◆ **Exercise prompt**: Beginning with the line of the entries below that holds "- analysis volume" and ending with the line that holds "Outlined on this slice (semi-automatically", transcribe each line exactly as written. Pictures stay out.

◆ **Records supplied**:
⁂
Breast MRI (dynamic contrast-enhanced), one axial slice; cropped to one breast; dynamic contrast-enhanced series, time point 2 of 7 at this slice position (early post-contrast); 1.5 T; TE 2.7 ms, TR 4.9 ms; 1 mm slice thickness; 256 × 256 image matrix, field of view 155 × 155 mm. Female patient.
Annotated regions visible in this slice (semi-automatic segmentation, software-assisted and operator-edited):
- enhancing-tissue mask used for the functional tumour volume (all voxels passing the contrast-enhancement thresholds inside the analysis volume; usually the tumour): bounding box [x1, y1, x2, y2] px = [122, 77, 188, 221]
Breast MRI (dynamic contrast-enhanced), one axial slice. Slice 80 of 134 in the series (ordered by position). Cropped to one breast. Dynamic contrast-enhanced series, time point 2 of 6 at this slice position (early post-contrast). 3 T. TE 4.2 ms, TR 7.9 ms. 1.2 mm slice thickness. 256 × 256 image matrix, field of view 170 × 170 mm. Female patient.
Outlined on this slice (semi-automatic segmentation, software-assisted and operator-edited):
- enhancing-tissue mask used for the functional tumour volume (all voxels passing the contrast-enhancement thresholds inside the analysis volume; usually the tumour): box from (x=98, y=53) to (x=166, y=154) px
⁂
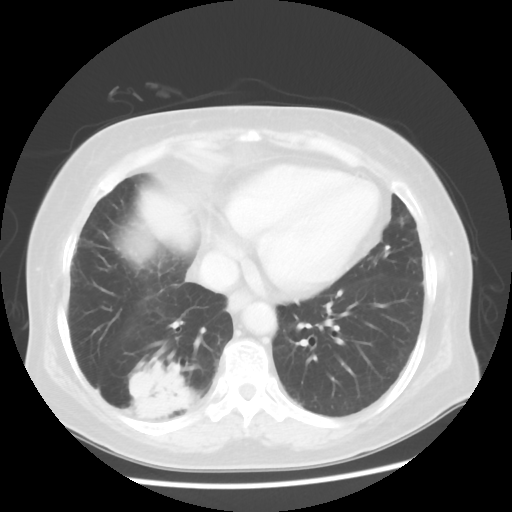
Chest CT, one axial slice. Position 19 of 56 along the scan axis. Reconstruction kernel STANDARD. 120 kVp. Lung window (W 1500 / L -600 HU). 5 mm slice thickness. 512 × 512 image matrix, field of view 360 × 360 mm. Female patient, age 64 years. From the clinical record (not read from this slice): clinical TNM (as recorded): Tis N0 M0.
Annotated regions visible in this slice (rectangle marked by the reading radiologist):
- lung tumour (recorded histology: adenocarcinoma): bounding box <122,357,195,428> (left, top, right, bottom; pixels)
⁂
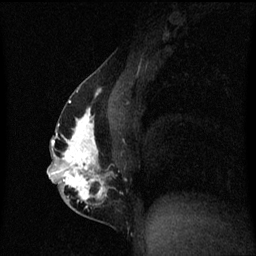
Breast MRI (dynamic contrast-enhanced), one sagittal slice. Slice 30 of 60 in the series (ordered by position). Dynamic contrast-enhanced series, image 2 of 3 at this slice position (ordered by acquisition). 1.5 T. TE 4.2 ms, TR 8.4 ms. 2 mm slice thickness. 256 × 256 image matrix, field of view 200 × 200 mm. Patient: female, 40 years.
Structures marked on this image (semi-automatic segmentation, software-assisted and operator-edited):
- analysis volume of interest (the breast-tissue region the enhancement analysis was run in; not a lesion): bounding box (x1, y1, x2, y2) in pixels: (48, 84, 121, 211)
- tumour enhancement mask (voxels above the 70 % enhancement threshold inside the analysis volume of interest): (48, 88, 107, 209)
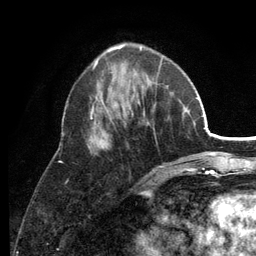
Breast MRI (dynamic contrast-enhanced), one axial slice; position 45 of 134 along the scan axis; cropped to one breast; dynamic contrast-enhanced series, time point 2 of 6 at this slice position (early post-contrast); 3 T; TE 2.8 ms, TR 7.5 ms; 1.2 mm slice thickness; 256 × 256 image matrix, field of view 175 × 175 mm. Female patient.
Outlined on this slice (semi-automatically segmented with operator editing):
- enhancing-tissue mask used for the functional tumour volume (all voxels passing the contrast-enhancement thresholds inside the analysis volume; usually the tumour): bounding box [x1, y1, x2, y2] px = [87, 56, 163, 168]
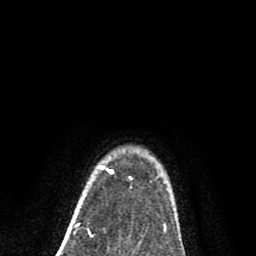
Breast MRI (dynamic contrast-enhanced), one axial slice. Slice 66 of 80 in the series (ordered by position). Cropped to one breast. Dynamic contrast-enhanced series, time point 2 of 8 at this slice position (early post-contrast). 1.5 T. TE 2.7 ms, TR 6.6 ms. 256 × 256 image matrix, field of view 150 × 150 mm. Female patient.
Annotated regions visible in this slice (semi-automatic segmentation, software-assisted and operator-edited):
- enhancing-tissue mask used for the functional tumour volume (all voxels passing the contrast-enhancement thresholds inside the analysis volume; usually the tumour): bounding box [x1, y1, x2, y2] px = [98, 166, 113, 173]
⁂
◆ **Your solution**:
- analysis volume of interest (the breast-tissue region the enhancement analysis was run in; not a lesion): bounding box (x1, y1, x2, y2) in pixels: (48, 84, 121, 211)
- tumour enhancement mask (voxels above the 70 % enhancement threshold inside the analysis volume of interest): (48, 88, 107, 209)
Breast MRI (dynamic contrast-enhanced), one axial slice; position 45 of 134 along the scan axis; cropped to one breast; dynamic contrast-enhanced series, time point 2 of 6 at this slice position (early post-contrast); 3 T; TE 2.8 ms, TR 7.5 ms; 1.2 mm slice thickness; 256 × 256 image matrix, field of view 175 × 175 mm. Female patient.
Outlined on this slice (semi-automatically segmented with operator editing):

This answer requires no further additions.